This week, a research team of roboticists and scientists published their recipe for making a new lifeform called xenobots from stem cells. The term “xeno” comes from the frog cells (Xenopus laevis) used to make them.
One of the researchers described the creation as “neither a traditional robot nor a known species of animal”, but a “new class of artifact: a living, programmable organism”.
Xenobots are less than 1mm long and made of 500-1000 living cells. They have various simple shapes, including some with squat “legs”. They can propel themselves in linear or circular directions, join together to act collectively, and move small objects. Using their own cellular energy, they can live up to 10 days.

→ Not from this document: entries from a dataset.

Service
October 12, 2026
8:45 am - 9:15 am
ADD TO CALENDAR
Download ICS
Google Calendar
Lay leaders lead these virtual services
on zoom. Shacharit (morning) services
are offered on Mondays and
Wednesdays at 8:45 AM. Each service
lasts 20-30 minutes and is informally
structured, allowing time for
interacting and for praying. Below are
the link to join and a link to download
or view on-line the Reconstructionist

While these “reconfigurable biomachines” could vastly improve human, animal, and environmental health, they raise legal and ethical concerns.
Some argue artificially making living things is unnatural, hubristic, or involves “playing God”. A more compelling concern is that of unintended or malicious use, as we have seen with technologies in fields including nuclear physics, chemistry, biology and AI.
For instance, xenobots might be used for hostile biological purposes prohibited under international law. More advanced future xenobots, especially ones that live longer and reproduce, could potentially “malfunction” and go rogue, and out-compete other species.
For complex tasks, xenobots may need sensory and nervous systems, possibly resulting in their sentience. A sentient programmed organism would raise additional ethical questions. Last year, the revival of a disembodied pig brain elicited concerns about different species’ suffering.